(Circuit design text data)
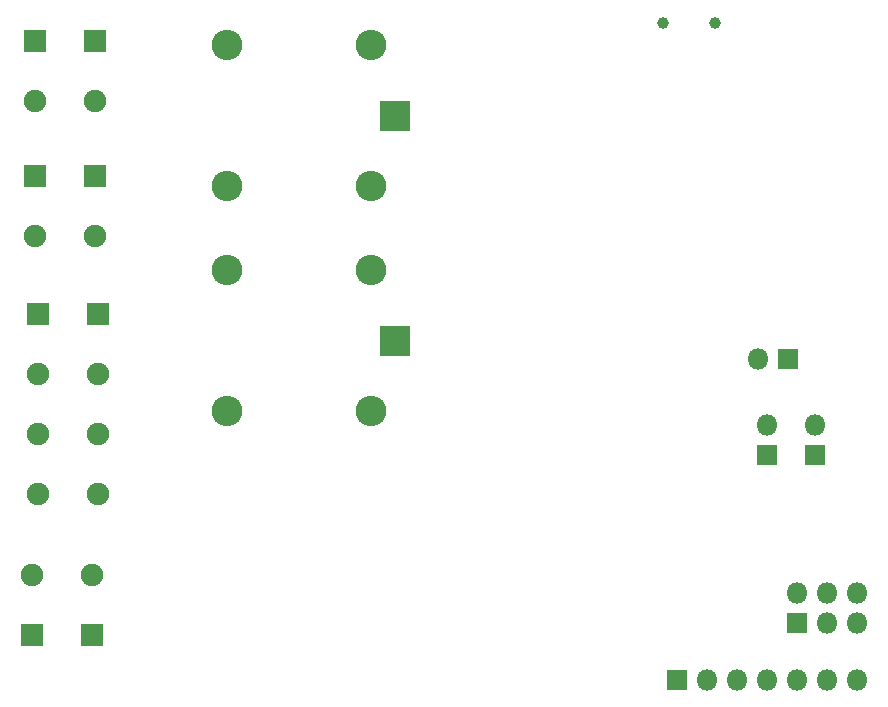
<source format=gbr>
%TF.GenerationSoftware,KiCad,Pcbnew,(5.1.6)-1*%
%TF.CreationDate,2021-01-04T09:58:51-07:00*%
%TF.ProjectId,R107 AC Controller,52313037-2041-4432-9043-6f6e74726f6c,rev?*%
%TF.SameCoordinates,Original*%
%TF.FileFunction,Soldermask,Bot*%
%TF.FilePolarity,Negative*%
%FSLAX46Y46*%
G04 Gerber Fmt 4.6, Leading zero omitted, Abs format (unit mm)*
G04 Created by KiCad (PCBNEW (5.1.6)-1) date 2021-01-04 09:58:51*
%MOMM*%
%LPD*%
G01*
G04 APERTURE LIST*
%ADD10C,1.900000*%
%ADD11R,1.900000X1.900000*%
%ADD12O,2.600000X2.600000*%
%ADD13R,2.600000X2.600000*%
%ADD14O,1.800000X1.800000*%
%ADD15R,1.800000X1.800000*%
%ADD16C,1.000000*%
G04 APERTURE END LIST*
D10*
%TO.C,J4*%
X133604000Y-65024000D03*
X138684000Y-65024000D03*
X138684000Y-59944000D03*
X133604000Y-59944000D03*
X133604000Y-54864000D03*
X138684000Y-54864000D03*
D11*
X138684000Y-49784000D03*
X133604000Y-49784000D03*
%TD*%
D10*
%TO.C,J5*%
X133146800Y-71882000D03*
X138226800Y-71882000D03*
D11*
X133146800Y-76962000D03*
X138226800Y-76962000D03*
%TD*%
D10*
%TO.C,J2*%
X138430000Y-43180000D03*
X133350000Y-43180000D03*
D11*
X138430000Y-38100000D03*
X133350000Y-38100000D03*
%TD*%
D10*
%TO.C,J1*%
X138430000Y-31750000D03*
X133350000Y-31750000D03*
D11*
X138430000Y-26670000D03*
X133350000Y-26670000D03*
%TD*%
D12*
%TO.C,K2*%
X161830000Y-58070000D03*
X149630000Y-58070000D03*
X149630000Y-46070000D03*
X161830000Y-46070000D03*
D13*
X163830000Y-52070000D03*
%TD*%
D12*
%TO.C,K1*%
X161830000Y-39020000D03*
X149630000Y-39020000D03*
X149630000Y-27020000D03*
X161830000Y-27020000D03*
D13*
X163830000Y-33020000D03*
%TD*%
D14*
%TO.C,JP3*%
X195326000Y-59182000D03*
D15*
X195326000Y-61722000D03*
%TD*%
D14*
%TO.C,JP2*%
X199390000Y-59182000D03*
D15*
X199390000Y-61722000D03*
%TD*%
D14*
%TO.C,JP1*%
X194564000Y-53594000D03*
D15*
X197104000Y-53594000D03*
%TD*%
D14*
%TO.C,J7*%
X202946000Y-73406000D03*
X202946000Y-75946000D03*
X200406000Y-73406000D03*
X200406000Y-75946000D03*
X197866000Y-73406000D03*
D15*
X197866000Y-75946000D03*
%TD*%
D16*
%TO.C,J6*%
X186522000Y-25146000D03*
X190922000Y-25146000D03*
%TD*%
D14*
%TO.C,J3*%
X202946000Y-80772000D03*
X200406000Y-80772000D03*
X197866000Y-80772000D03*
X195326000Y-80772000D03*
X192786000Y-80772000D03*
X190246000Y-80772000D03*
D15*
X187706000Y-80772000D03*
%TD*%
M02*

</source>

→ **Your instructions**: Copy task for the entries above: every line with the string "APERTURE".

→ **The answer**:
G04 APERTURE LIST*
G04 APERTURE END LIST*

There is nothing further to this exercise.